Garland announced new federal help, while President Biden has earmarked $8 billion in his stalled Build Back Better bill for community violence and prevention across the nation.
“That means groups like ours who are on the frontlines helping to reduce gun violence would get some much-needed assistance,” Ford remarked.
She noted that in 2021 the President signed an executive order that allowed 26 federal programs and five agencies to change the language in their budgets on how they allocate funds to violence interrupter groups like Life Camp.
“The answer is not to defund the police. It’s to give you the tools, the training, the funding to be partners, to be protectors and community leaders,” President Biden said during the February 3 meeting in New York. “To know the community, you know. Police need to treat everyone with respect and dignity,” the President said.
Mayor Adams exclaimed that city residents need to have “the justice we deserve, but the safety we need, and we need to tweak some of the legislation that we have witnessed to take an account the public safety aspect of it.”
The mayor also called on state lawmakers to change New York’s bail reform law to allow judges to consider a suspect’s danger to the community when setting bail.

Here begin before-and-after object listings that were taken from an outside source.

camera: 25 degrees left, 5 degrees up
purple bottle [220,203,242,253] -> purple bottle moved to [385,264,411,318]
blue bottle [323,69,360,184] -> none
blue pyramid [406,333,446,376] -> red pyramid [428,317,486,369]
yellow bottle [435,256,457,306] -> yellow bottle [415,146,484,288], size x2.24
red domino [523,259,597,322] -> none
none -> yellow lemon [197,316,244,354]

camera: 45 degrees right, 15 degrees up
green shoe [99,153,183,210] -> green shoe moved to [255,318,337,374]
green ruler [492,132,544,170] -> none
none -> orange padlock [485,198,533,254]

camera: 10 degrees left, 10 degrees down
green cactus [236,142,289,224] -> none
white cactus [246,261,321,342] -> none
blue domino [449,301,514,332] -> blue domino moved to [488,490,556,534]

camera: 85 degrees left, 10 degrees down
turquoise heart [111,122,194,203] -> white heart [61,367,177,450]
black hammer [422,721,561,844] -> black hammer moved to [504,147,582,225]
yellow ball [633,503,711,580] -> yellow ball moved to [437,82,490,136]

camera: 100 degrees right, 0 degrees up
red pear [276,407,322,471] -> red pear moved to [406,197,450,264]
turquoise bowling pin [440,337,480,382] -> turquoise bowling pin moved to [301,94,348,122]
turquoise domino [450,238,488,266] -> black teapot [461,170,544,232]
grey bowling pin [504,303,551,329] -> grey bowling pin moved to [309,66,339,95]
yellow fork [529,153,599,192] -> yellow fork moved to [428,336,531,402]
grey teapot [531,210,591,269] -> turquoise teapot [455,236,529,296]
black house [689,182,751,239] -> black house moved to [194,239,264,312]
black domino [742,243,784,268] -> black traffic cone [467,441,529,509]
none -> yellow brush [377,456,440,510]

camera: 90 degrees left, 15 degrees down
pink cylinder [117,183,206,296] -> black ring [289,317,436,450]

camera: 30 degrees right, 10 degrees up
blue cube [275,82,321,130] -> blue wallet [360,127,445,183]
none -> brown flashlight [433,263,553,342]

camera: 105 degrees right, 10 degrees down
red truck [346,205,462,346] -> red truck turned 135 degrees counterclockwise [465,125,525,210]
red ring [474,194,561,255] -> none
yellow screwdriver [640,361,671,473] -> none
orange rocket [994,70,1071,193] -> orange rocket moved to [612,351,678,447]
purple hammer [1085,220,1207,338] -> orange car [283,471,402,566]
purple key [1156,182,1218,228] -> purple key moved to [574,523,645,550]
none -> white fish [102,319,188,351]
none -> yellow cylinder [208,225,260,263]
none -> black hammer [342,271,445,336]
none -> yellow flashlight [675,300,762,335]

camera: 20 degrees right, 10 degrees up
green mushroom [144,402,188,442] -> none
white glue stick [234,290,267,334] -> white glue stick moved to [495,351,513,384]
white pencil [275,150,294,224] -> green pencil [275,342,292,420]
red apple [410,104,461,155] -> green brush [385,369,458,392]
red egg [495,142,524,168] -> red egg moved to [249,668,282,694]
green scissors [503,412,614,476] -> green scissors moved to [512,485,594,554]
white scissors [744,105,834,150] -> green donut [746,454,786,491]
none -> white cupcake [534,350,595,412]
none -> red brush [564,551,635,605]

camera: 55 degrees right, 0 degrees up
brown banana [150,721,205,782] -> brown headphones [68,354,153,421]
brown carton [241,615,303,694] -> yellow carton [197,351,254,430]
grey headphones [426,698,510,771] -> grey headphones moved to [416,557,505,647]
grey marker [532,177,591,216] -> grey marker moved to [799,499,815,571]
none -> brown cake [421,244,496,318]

“At some point in life, we have to be about life,” Ford asserted. “We have to be servants of the world and to our nation. We have to be about those people we serve, not just the constituents in our areas, but across the nation.”
Ford concluded:
“There has to be a consideration to making sure that everyone has access to quality of life, to healthcare, and education. Investment in violence prevention is about helping people move those barriers that stop them from living.
“Whether you’re Republican or Democrat, the question of violence, safe roads, and access to the internet is vital. And we need to help those incarcerated to come back into society. All of this allows us to build as a nation, so why not? We should want to build as a nation.”